REPUBLIKA.CO.ID, JAKARTA -- Dalam khazanah peradaban Islam, nama Rabi’ah al-Adawiyah harum sebagai seorang sufi perempuan pertama. Sosok bernama lengkap Ummu al-Khair bin Ismail al-Adawiyah al-Qisysyiyah itu lahir pada suatu malam di Basrah (Irak) pada 717 Masehi. Ayah dan ibunya berasal dari suku Atiq yang bersahaja.
Sururin dalam Rabi’ah al-Adawiyah Hubb al-Illahi (2000) mengutip Fariduddin al-Attar yang merawikan betapa memprihatinkan keluarga ini. Rumah mereka gelap gulita ketika Rabi’ah lahir. Sebab, tidak ada setetes pun minyak untuk menerangi lampu. Bahkan, tidak terdapat sehelai kain pun untuk melindungi bayi yang baru lahir itu dari hembusan angin dingin. Namun, tanda-tanda kebaikan dalam diri Rabi’ah al-Adawiyah sudah mulai tampak.

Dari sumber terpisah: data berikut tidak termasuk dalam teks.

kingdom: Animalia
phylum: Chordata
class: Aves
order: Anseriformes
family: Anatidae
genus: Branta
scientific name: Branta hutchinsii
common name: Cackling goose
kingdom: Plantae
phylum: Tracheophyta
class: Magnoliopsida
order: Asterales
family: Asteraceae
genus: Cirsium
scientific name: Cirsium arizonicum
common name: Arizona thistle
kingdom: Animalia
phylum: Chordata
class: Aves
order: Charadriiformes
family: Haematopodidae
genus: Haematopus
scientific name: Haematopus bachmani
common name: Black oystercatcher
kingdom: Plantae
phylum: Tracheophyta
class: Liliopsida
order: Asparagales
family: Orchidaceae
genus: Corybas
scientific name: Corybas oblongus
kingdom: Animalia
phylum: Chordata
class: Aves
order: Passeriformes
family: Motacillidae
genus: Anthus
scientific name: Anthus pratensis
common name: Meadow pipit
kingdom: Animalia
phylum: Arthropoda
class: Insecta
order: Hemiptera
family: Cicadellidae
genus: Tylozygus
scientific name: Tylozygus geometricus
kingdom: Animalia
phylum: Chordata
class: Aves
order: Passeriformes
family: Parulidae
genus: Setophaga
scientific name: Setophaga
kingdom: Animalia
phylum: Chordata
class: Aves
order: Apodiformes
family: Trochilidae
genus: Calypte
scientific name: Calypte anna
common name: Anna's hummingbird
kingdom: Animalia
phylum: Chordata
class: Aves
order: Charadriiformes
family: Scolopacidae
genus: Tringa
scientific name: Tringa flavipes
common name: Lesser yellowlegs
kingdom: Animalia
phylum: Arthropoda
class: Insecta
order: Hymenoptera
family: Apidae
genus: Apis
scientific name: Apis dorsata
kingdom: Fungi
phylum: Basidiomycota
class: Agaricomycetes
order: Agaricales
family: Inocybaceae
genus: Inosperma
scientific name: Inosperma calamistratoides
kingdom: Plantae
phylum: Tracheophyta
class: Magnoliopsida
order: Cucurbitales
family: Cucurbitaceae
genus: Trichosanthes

Ayah Rabi’ah dikisahkan akhirnya tertidur sambil memeluk bayi perempuannya. Dalam tidurnya, pria itu mimpi berjumpa dengan Nabi Muhammad SAW.
Rasulullah SAW berkata kepadanya, “Janganlah engkau bersedih hati karena putrimu yang baru lahir itu kelak akan menjadi orang yang terhormat.”
Masih dalam mimpinya, Nabi SAW berpesan kepada ayah Rabi’ah agar menulis sebuah surat kepada gubernur (‘amir) Basrah, “Tulislah: ‘Wahai ‘amir, engkau biasanya membaca shalawat 100 kali setiap malam dan 400 kali setiap malam Jumat. Tetapi, dalam Jumat terakhir ini engkau lupa melaksanakannya. Karena itu, hendaklah engkau membayar 400 dinar kepada yang membawa surat ini sebagai kafarat atas kelalaianmu.’”
Keesokan paginya, ayah Rabi’ah melaksanakan perintah Nabi SAW sebagaimana diperolehnya dalam mimpi. Ia tidak bisa menemui langsung sang gubernur. Karenanya, surat itu dititipkan kepada pasukan penjaga. Namun, justru gubernur Basrah sendiri yang kemudian mendatangi rumah keluarga Rabi’ah al-Adawiyah sambil memberikan uang ratusan dirham. Menurut Sururin, inilah salah satu cara Allah untuk menjaga Rabi’ah sejak dini dari harta yang haram atau syubhat.
Kehidupan sang salik tidak hanya menggetarkan orang Islam atau generasi sezamannya. Orientalis Louis Massignon memuji perikehidupan Rabi’ah al-Adawiyah sebagai “suatu kehidupan yang menyebarkan harum wangi ke orang-orang sekitarnya.”
Sampai kini, ajaran-ajaran tasawuf sang sufi perempuan tersebut masih bergema dan dipelajari, khususnya mengenai cinta (mahabbah) dan kedekatan (al-uns) kepada Allah. Nyala cinta Rabi'ah al-Adawiyah terus menginspirasi generasi-generasi kemudian.